◆ **Saved data entries**
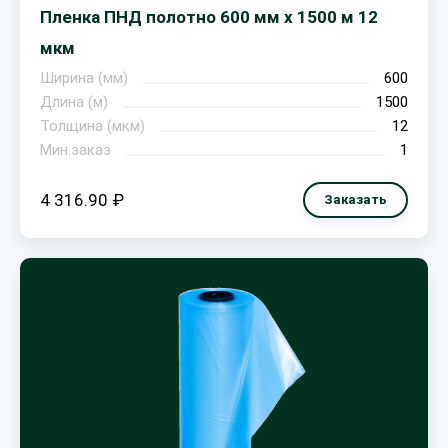
Пленка ПНД полотно 600 мм х 1500 м 12
мкм
Ширина (мм)
600
Длина (м)
1500
Толщина (мкм)
12
Мин.заказ
1
4 316.90 ₽
Заказать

◆ **PROBLEM REQUIREMENTS**
All records above are to be output verbatim, with their pictures omitted.

◆ **ANSWER BELOW**
Пленка ПНД полотно 600 мм х 1500 м 12
мкм
Ширина (мм)
600
Длина (м)
1500
Толщина (мкм)
12
Мин.заказ
1
4 316.90 ₽
Заказать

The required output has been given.